The original law, enacted in 2023, allowed the SWF to transfer shares of major state entities and sell them to foreign investors. These included Oil and Gas Development Company, Pakistan Petroleum Limited, Mari Petroleum, National Bank of Pakistan, Pakistan Development Fund, Government Holdings (Private) Limited, and Neelum-Jhelum Hydropower Company. The IMF raised concerns over governance, transparency, and the authority to sell state assets without a competitive process.
Under the revised approach, the SWF will no longer be allowed to directly sell assets to local or foreign buyers. Any privatisation or disposal of SOE assets will be subject to open, competitive and transparent procedures, with disclosure requirements at each stage, including beneficial ownership.

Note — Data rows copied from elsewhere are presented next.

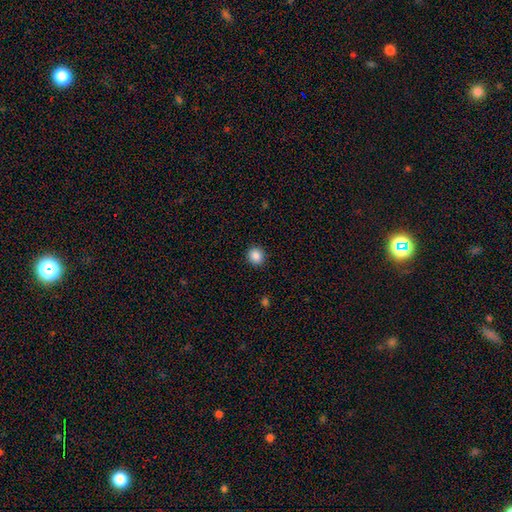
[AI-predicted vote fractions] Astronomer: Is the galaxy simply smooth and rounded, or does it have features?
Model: smooth — 87%.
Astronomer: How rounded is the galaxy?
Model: round — 88%.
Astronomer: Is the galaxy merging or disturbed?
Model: none — 91%.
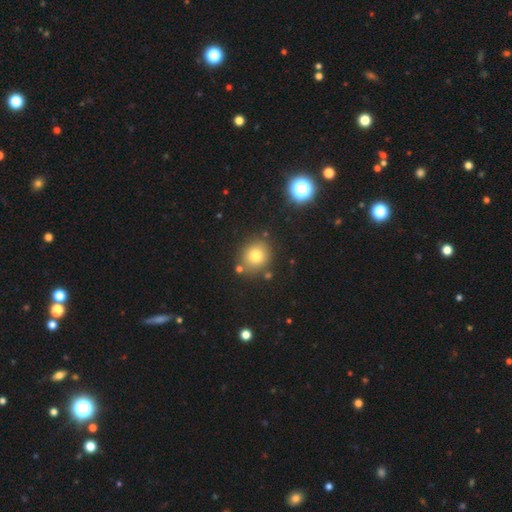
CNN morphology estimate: Q: Smooth or featured?
A: smooth (76%); runner-up: star or artifact (14%)
Q: How rounded?
A: round (81%); runner-up: in between (18%)
Q: Merging?
A: none (81%); runner-up: minor disturbance (10%)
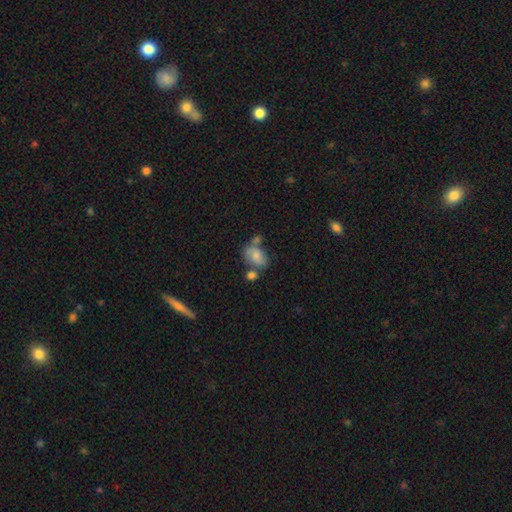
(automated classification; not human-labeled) A smooth galaxy with no disk features (72%) that is in between round and cigar-shaped (83%).

Vote fractions:
- Smooth or featured? smooth: 72% / featured or disk: 19% / star or artifact: 8%
- How rounded? in between: 83% / round: 16% / cigar-shaped: 2%
- Merging? none: 41% / merger: 29% / minor disturbance: 21% / major disturbance: 9%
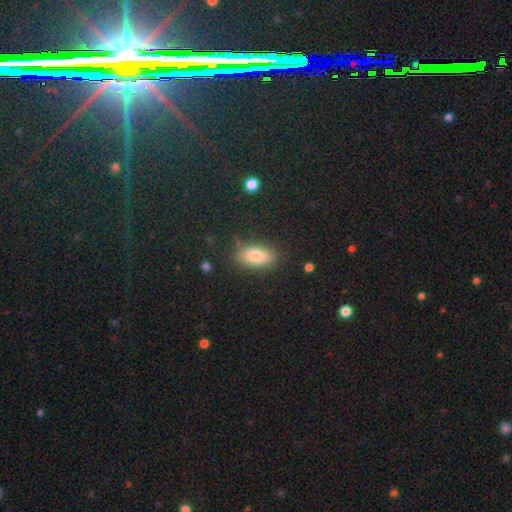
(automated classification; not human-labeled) Smooth or featured: smooth — 79% (featured or disk — 11%)
How rounded: in between — 87% (cigar-shaped — 8%)
Merging: none — 84% (minor disturbance — 11%)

The IMF has also required a complete prohibition on key financial activities. The SWF will not be allowed to incur debt, provide guarantees or collateral, lend to public or private entities, participate in public-private partnership projects, acquire financial assets, or receive funding from financial institutions, the central bank or SOEs.

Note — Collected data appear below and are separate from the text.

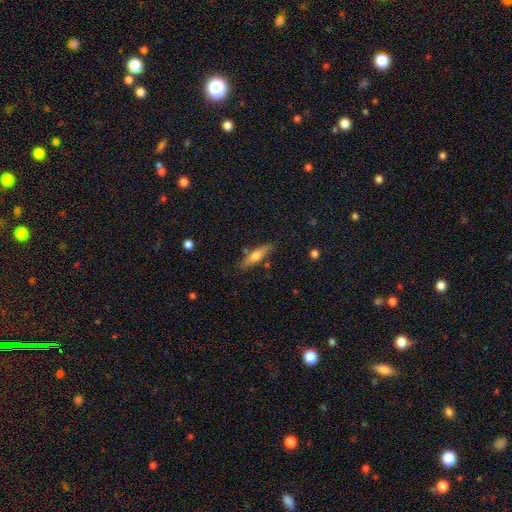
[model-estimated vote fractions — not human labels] This appears to be a smooth galaxy with no disk features (56%) that is cigar-shaped (68%). Merging: none (79%).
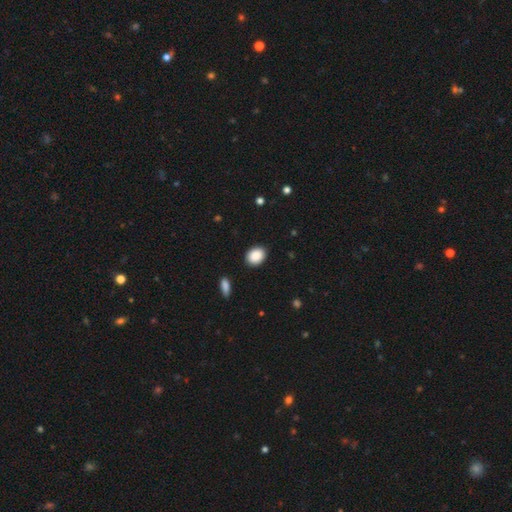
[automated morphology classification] Overall: smooth (89%). How rounded: in between (59%; round 40%). Merging: none (88%).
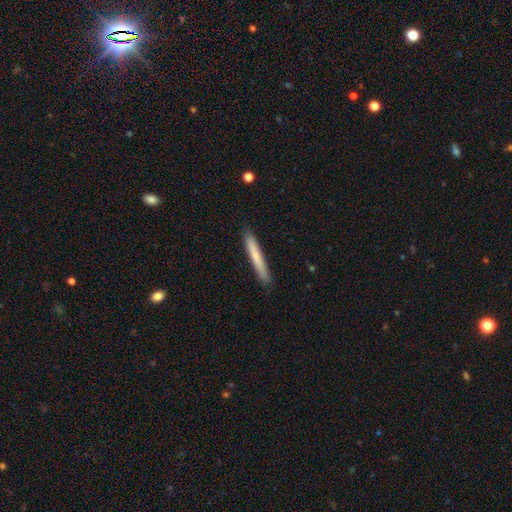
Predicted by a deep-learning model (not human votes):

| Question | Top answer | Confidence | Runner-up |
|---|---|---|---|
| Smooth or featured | smooth | 65% | featured or disk (29%) |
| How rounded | cigar-shaped | 96% | in between (3%) |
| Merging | none | 89% | minor disturbance (9%) |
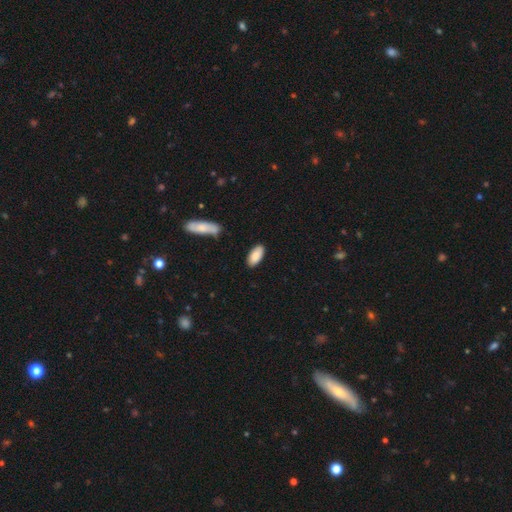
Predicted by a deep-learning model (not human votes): This appears to be a smooth galaxy with no disk features (88%) that is in between round and cigar-shaped (90%). Merging: none (86%).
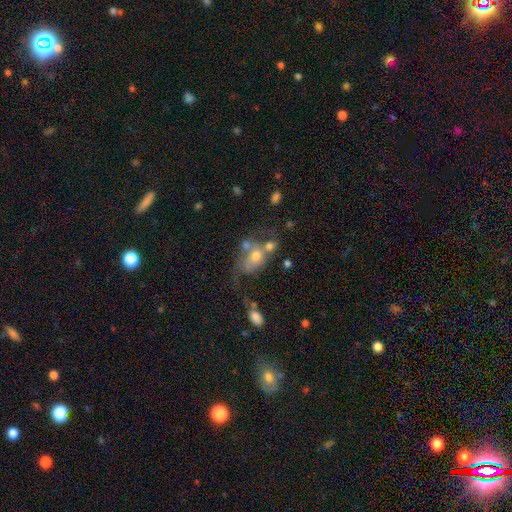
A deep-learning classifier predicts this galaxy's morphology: Overall: smooth (52%; featured or disk 36%). How rounded: in between (70%). Merging: merger (34%; none 25%).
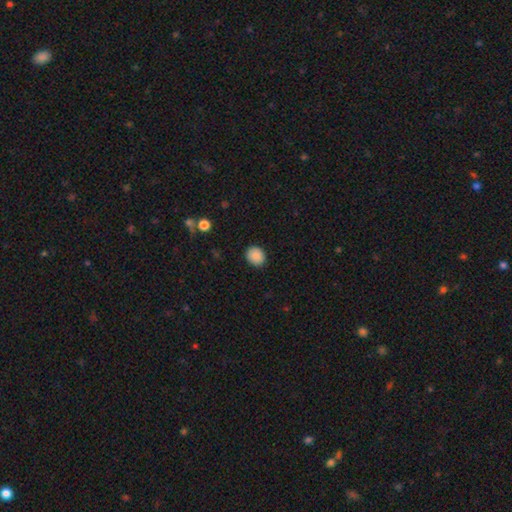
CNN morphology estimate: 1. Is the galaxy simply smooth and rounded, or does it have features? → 89% smooth, 8% star or artifact, 3% featured or disk.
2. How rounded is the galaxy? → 73% round, 26% in between, 1% cigar-shaped.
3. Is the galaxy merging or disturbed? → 89% none, 8% minor disturbance, 2% major disturbance, 1% merger.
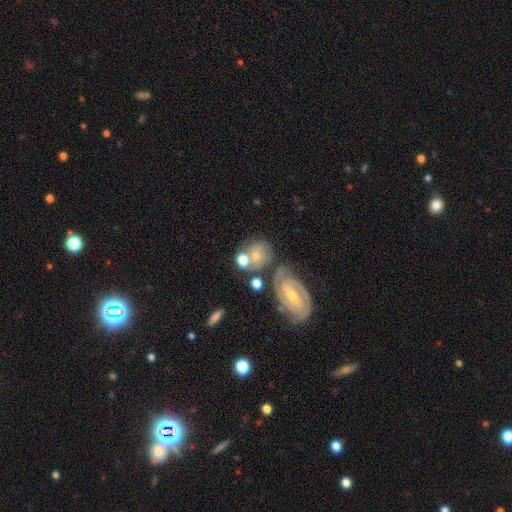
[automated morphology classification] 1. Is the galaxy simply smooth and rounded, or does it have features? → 51% featured or disk, 39% smooth, 10% star or artifact.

In addition, all revenues generated by the SWF will be transferred directly to the federal government. The fund will not retain any proceeds for investment purposes, and any capital allocation will be made through the federal budget under the Public Finance Management Act 2019.

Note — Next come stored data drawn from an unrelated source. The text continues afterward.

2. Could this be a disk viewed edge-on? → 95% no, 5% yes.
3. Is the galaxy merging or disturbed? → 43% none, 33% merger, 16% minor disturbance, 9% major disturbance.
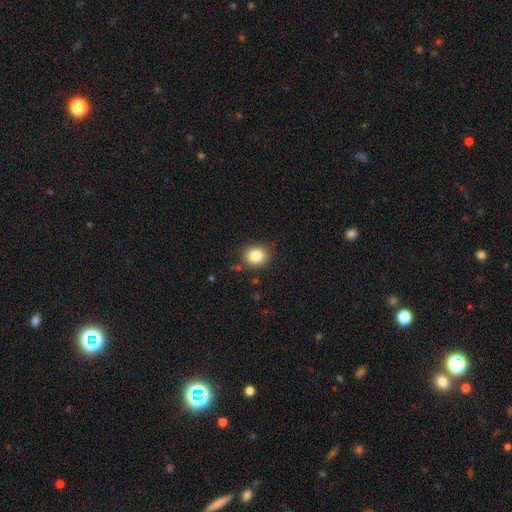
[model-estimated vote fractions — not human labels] This appears to be a smooth galaxy with no disk features (84%) that is round (75%). Merging: none (86%).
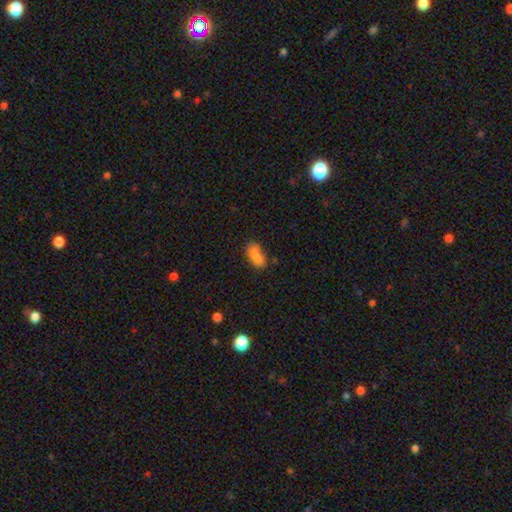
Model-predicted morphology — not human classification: Smooth or featured: smooth — 78% (featured or disk — 12%)
How rounded: in between — 85% (cigar-shaped — 9%)
Merging: none — 52% (minor disturbance — 22%)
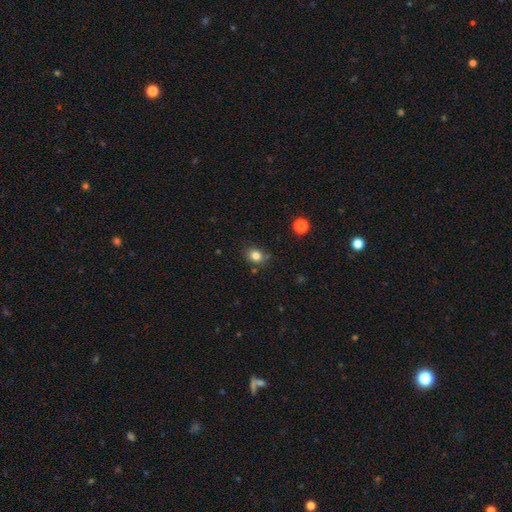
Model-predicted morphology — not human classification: Smooth or featured?
  - smooth: 81% *
  - star or artifact: 12%
  - featured or disk: 7%
How rounded?
  - round: 59% *
  - in between: 40%
  - cigar-shaped: 1%
Merging?
  - none: 72% *
  - minor disturbance: 20%
  - major disturbance: 4%
  - merger: 4%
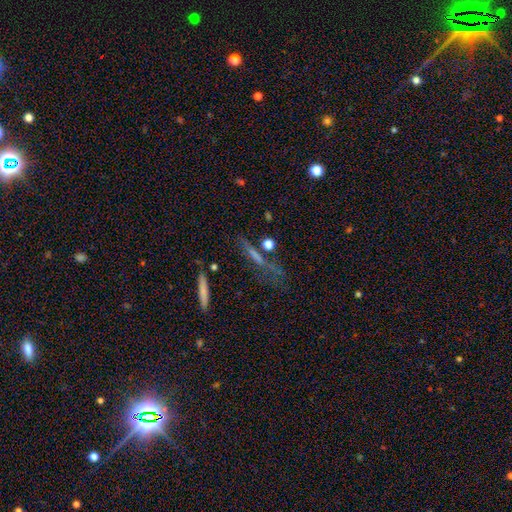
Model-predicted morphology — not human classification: This is marginally a featured or disk galaxy (39%, tied with smooth). Merging: likely none (62%).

Officials said these restrictions are intended to ensure fiscal safeguards and prevent off-budget liabilities. The amendments will be incorporated into law as a structural benchmark following the approval of the FY2026-27 budget.
The governance framework of the SWF is also being revised. Appointments to the board and advisory bodies will be made through transparent and merit-based processes, with safeguards to ensure independence and accountability. The accountability provisions under the SOE Act will apply to the fund and its managed entities.
Pakistan has also assured the IMF that exemptions granted under the current law will be withdrawn to align the SWF with international standards.
Separately, the government has submitted amendments to SOE laws to parliament to bring them in line with the SOE Act and is working on dedicated legislation for remaining entities by August 2026. Reviews of state-owned enterprises are ongoing, with ten entities assessed in the first phase and a target to complete all reviews by December 2026. Entities reviewed so far include National Highway Authority, Pakistan Railways and Pakistan State Oil.
On privatisation, the government has reported progress on a list of 27 entities, including developments related to Pakistan International Airlines and First Women’s Bank. However, private sector participation in power distribution companies has been delayed as authorities address investor concerns.
Plans are also under consideration for restructuring the Roosevelt Hotel through a joint venture model, with the appointment of a new financial adviser underway.
The revised SWF framework is expected to define its role as a vehicle to facilitate foreign investment and support strategic commercial ventures through co-investment, rather than direct ownership transfers, in line with IMF requirements.